There are plenty of talented artists out there, but what sets Jean Rohe apart are the suppleness of her voice, the integrity of her vision, and the grace she shows in her wide-ranging journeys across the musical landscape. --John Platt, WFUV New York

Jean Rohe is a multi-lingual singer, storyteller, and composer, mixing aesthetic approaches from jazz, folk, and Brazilian traditions. Her one-of-a-kind narrative songs, which range from fantastical riffs on old folktales to phonojournalism, a genre of her own invention, have won recognition from ASCAP and the New York Songwriters Circle, and her refreshingly candid performance won her the audience prize at the Montreux Jazz Festival.
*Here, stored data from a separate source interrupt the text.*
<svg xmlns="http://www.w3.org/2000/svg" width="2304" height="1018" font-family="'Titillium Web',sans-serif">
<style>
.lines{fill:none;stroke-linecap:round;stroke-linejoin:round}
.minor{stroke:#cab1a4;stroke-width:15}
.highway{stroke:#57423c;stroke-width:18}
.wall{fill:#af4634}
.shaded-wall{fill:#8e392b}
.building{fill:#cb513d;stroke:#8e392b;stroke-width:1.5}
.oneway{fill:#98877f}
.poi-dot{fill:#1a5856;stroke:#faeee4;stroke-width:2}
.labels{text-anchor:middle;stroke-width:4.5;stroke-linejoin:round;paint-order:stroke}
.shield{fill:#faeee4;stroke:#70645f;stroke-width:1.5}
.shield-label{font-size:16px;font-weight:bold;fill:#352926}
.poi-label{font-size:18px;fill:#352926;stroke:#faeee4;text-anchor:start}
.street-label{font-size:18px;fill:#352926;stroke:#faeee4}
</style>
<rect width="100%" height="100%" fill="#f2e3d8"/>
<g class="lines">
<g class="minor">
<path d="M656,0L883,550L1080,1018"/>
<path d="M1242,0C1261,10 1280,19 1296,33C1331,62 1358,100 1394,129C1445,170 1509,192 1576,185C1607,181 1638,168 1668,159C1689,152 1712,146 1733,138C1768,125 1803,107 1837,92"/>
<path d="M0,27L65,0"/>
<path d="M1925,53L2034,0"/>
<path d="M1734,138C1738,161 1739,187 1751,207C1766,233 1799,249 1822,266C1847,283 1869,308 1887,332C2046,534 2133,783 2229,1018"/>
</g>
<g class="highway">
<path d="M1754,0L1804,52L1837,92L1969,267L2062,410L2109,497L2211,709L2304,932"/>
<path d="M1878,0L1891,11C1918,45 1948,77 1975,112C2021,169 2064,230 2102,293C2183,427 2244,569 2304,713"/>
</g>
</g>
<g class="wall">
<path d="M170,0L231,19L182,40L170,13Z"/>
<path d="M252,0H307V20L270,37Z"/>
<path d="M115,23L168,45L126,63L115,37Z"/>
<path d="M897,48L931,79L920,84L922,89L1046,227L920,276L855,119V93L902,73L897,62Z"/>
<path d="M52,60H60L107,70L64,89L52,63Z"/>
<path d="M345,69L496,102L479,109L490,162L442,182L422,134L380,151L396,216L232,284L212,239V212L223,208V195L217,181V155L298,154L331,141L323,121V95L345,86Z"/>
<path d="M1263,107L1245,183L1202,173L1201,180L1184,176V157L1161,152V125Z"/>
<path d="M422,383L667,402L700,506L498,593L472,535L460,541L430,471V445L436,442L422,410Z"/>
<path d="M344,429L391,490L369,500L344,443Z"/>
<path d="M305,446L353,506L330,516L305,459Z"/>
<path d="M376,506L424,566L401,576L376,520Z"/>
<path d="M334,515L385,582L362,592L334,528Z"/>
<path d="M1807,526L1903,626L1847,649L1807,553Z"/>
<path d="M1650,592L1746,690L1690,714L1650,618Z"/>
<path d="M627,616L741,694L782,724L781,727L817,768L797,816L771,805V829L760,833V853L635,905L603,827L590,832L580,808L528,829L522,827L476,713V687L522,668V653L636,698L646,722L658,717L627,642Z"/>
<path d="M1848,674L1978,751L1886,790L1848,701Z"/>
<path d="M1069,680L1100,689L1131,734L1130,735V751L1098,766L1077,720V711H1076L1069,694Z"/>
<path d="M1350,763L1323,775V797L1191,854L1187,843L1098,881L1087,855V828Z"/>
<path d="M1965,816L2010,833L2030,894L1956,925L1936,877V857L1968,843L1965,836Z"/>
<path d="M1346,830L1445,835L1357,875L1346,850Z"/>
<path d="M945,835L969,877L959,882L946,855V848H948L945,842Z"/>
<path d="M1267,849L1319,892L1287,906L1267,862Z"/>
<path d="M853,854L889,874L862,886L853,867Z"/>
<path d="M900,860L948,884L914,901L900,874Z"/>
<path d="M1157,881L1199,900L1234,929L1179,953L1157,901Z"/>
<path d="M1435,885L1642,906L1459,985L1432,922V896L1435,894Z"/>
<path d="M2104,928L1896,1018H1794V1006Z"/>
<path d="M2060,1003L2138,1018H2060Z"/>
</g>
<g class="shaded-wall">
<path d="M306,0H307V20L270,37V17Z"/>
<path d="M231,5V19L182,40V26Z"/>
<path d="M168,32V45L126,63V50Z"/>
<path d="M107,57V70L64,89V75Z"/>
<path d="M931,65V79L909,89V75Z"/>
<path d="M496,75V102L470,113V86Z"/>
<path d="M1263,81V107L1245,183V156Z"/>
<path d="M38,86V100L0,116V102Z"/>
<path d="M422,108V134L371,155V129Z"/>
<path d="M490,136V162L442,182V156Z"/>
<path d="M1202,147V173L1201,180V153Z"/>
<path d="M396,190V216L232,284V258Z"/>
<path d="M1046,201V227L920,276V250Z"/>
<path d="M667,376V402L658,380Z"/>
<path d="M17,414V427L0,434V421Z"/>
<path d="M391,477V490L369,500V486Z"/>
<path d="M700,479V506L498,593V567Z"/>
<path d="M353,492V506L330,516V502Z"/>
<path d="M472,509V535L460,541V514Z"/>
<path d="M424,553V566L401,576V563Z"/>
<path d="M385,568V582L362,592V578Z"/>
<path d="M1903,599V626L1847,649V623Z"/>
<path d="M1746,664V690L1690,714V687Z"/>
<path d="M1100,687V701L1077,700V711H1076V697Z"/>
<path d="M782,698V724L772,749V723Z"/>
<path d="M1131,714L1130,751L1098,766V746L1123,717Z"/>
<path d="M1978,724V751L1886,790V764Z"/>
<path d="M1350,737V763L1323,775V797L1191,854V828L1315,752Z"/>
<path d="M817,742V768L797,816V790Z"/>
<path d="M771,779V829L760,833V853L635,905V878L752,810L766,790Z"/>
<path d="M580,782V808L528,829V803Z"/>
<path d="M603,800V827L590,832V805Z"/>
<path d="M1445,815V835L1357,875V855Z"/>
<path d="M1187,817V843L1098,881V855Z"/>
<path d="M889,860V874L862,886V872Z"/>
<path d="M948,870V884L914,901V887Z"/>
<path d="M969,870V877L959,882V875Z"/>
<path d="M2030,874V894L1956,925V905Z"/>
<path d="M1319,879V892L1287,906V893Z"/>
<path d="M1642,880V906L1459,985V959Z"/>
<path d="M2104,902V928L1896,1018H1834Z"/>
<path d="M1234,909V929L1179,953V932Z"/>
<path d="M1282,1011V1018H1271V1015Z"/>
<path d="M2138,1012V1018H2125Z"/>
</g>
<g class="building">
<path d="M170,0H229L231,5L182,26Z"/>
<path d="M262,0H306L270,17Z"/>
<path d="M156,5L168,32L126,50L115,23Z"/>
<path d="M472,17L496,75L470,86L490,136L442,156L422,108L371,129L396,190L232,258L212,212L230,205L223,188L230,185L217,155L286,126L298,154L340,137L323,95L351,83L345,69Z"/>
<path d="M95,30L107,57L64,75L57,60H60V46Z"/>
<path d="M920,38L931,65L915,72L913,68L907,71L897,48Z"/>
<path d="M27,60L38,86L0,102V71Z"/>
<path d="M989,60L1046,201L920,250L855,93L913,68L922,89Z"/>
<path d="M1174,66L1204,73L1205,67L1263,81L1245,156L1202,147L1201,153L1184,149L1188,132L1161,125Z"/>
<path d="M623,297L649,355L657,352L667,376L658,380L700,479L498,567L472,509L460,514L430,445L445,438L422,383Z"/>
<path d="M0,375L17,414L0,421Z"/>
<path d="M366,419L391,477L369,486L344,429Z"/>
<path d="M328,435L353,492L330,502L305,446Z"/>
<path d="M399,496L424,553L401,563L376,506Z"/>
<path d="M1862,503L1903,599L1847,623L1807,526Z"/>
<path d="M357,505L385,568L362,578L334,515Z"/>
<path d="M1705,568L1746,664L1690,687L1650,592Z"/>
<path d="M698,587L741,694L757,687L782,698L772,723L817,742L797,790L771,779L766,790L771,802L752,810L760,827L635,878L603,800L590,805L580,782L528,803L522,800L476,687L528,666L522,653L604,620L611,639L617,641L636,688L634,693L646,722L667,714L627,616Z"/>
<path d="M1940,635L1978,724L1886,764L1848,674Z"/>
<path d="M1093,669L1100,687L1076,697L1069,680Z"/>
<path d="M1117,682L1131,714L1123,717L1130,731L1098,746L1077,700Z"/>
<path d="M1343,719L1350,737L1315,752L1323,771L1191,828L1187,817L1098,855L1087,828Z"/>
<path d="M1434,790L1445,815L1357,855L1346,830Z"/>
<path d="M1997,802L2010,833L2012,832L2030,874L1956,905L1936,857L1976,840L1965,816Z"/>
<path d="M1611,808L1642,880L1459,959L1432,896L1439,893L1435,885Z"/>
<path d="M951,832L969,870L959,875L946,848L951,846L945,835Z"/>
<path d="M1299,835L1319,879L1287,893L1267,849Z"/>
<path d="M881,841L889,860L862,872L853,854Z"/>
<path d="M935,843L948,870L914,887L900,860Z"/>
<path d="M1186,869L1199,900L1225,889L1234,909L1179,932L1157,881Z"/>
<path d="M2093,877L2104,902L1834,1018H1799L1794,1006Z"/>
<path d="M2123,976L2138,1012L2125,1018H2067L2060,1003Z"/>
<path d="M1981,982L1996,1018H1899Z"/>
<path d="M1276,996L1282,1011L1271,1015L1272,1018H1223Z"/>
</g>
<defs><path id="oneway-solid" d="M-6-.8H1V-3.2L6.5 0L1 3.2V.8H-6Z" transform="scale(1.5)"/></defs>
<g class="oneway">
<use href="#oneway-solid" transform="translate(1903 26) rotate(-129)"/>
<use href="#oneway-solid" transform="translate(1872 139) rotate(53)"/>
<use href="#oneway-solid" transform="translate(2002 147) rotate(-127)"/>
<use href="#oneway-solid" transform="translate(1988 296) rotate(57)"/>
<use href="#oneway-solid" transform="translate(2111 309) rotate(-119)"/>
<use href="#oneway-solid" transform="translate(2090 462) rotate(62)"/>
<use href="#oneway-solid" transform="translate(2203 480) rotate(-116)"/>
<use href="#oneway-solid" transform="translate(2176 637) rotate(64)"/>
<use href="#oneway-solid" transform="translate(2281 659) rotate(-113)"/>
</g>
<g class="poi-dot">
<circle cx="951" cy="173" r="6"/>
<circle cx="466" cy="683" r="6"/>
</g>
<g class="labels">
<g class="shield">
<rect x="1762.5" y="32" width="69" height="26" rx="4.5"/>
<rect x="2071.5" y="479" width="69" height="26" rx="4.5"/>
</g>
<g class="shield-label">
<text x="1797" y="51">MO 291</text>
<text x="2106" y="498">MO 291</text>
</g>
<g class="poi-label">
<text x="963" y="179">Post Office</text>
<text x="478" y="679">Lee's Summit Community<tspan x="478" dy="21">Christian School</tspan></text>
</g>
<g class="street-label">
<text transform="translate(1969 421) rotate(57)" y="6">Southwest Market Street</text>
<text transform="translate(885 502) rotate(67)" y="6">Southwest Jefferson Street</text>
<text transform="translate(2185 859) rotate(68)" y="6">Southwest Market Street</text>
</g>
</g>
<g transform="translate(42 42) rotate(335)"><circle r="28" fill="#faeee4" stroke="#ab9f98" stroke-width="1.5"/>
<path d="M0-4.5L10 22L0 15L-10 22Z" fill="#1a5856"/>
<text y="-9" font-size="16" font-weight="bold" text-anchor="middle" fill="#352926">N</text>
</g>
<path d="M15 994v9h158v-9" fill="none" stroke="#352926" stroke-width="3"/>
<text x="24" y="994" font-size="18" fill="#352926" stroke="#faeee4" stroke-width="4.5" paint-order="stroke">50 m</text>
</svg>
Often at the helm of her genre-bending band, The End of the World Show, Jean is the product of both a nurturing folk music community in her childhood, as well as the vibrant New York improvised music scene--it is not unusual to find Jean and her band in a downtown jazz club inviting a disarmed audience to sing boisterous choruses. Likewise, her sophisticated songwriting and arranging have found a home at folk music festivals around the country.

She has performed with the Billboard-charting alt-country group Calexico, has been featured on New York Public Radio, and co-wrote and performed the music for the feature film Noise (2004). A recent recipient of the prestigious MacDowell Fellowship, she is currently working on her second album, with production help from Liam Robinson and Todd Sickafoose (Ani DiFranco, Anas Mitchell), that showcases her intricately crafted arrangements for her band. It is set for release on Oct 22nd.